**** Alıntılanan metin ****

Niyetim, insanları umarsız bir boşluğa düşürmek ya da
zevki sefa içine daldırmak değil… şeklinde noktalanmıştı
önceki yazım. Şimdi devam ediyorum
Ben boşa
konuştuğumu biliyorum, ama gerçekleri yazarken neyin ne
olduğuna iyice dikkat edilmesi gerekir diye düşünüyorum.
Aksi
takdirde, klasik anlayışlardan pek bir şey
öğrenemiyoruz.
Bu açıdan
bakınca, bu işin muttakiler tarafından
gerçekleştirilebilmesi pek mümkün görünmüyor.
Haliyle,
yazdıklarımın ardında suç aranmasına gerek yok.
Çok zor da
olsa, nereden nereye gelebileceğimize dair bir fikir
oluşmalı. Bizler önce anlam taşımaz ön yargılı
düşüncelerden sıyrılmak, duyarlılığımızı arttırmak,
duygusallığımızı yok etmek zorundayız.
Çeşitli
sebeplerle düğümlenmiş insan, bu hususları esasen aklına
bile getirmez. O huzurlu bir düzen ve sükûnet
içinde olmak ister. Böyle bir hayat tarzına ve yaşama
üslubuna sahip olanlar, konuların üzerine böylesine
gidemez.
Aslında çok
ilginçtir ki bu husus; Allah kavramına en “yüksek
noktadan bakan insanların ortak kanaatini yansıtması
bakımından” oldukça anlamlıdır.
Farklı
nitelikler taşıdığı gerekçesiyle, "mistisizmin
popüler düzeydeki" algısının bu minvalde olduğu
söylenebilir.
Muttaki
sınıfının bütün ritüelleri uygulaması, sistemle ilgili
her karenin hakkını vermesi yanında, kendine dönük
hiçbir çaba göstermemesi, işin esasını kaydırıyor.
Yeri
gelmişken konuyu ehli kitaba getireceğim.
Dikkatle
incelenecek olursa Kur’an-ı Kerim’in bütün Yahudileri
lânetlemediği görülecektir. Kur’an, Yahudi ve
Hıristiyanları “Ehli Kitap” olarak telakki
eder.
Bazı yerlerde yaptığı açıklamalarda “Ehli Kitabın
hepsi aynı değildir…” diye uyararak, bilenle
bilmeyeni, suçlular ile suçsuzları ayırır.
Bu misali
şu açıdan verdim: Kesinlikle, muttaki sınıfını
onlarla kıyaslamak istemiyorum. Ama bir gerçek var ki
Ehli Kitap olmak ya da İslam’ın seçkin bir
zümresini teşkil etmek meseleyi çözmüyor. Acaba
Kur’an uyarısına istinaden, ‘her şey Allah’a
dönücüdür’ açıklamasının, önünde sonunda zarar
verici biçimde geri dönebileceğini kendilerine sormuyor
olabilirler mi? Üzerinde tartışılması durulması gereken
konu da budur.

**** Alıntılanan veriler ****

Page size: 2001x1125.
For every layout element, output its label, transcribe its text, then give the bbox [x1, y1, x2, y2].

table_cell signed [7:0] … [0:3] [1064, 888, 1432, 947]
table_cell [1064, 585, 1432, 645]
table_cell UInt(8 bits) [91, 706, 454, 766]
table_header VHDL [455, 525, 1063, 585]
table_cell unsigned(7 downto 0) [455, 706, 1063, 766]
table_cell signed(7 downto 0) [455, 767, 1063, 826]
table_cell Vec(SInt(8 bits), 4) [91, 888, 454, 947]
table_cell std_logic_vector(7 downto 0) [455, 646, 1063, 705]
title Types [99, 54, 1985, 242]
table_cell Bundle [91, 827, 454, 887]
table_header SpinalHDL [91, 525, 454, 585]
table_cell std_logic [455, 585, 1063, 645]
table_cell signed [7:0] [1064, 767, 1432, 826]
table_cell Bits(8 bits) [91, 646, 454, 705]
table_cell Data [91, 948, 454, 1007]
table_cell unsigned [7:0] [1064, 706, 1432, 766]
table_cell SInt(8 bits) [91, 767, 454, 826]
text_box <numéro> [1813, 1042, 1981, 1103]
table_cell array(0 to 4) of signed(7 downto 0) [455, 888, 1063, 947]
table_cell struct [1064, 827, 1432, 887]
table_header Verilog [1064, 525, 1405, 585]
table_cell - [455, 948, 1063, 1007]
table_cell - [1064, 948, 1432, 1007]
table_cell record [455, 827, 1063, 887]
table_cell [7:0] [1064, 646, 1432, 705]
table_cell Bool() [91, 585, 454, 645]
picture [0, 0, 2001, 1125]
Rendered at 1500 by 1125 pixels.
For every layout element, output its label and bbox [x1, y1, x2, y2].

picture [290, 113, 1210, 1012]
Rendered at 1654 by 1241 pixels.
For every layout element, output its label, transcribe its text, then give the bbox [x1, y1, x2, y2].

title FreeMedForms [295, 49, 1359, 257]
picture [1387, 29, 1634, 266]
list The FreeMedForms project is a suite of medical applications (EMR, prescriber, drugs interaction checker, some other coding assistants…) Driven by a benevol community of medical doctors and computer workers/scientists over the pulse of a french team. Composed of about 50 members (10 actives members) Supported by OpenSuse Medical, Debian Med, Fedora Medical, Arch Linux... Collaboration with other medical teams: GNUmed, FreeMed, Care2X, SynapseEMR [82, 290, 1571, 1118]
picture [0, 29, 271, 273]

****

Yapılacak alıştırmalar:
A - Alıntılanan metne göre Kur'an, Yahudi ve Hıristiyanları ne olarak görür?
B - Alıntılanan metinde "Bizler" diye başlayan cümleye göre neleri yapmak zorundayız? Hepsini sırala.
C - Alıntılanan metinde "Niyetim, insanları umarsız" sözlerinden başlayıp "pek mümkün görünmüyor." sözleri de dahil olmak üzere aradaki kısmı harfi harfine kopyala.

Alıştırma cevapları:
A - "Ehli Kitap" olarak görür.

B -
- Anlam taşımaz ön yargılı düşüncelerden sıyrılmak
- Duyarlılığımızı arttırmak
- Duygusallığımızı yok etmek

C -
Niyetim, insanları umarsız bir boşluğa düşürmek ya da
zevki sefa içine daldırmak değil… şeklinde noktalanmıştı
önceki yazım. Şimdi devam ediyorum
Ben boşa
konuştuğumu biliyorum, ama gerçekleri yazarken neyin ne
olduğuna iyice dikkat edilmesi gerekir diye düşünüyorum.
Aksi
takdirde, klasik anlayışlardan pek bir şey
öğrenemiyoruz.
Bu açıdan
bakınca, bu işin muttakiler tarafından
gerçekleştirilebilmesi pek mümkün görünmüyor.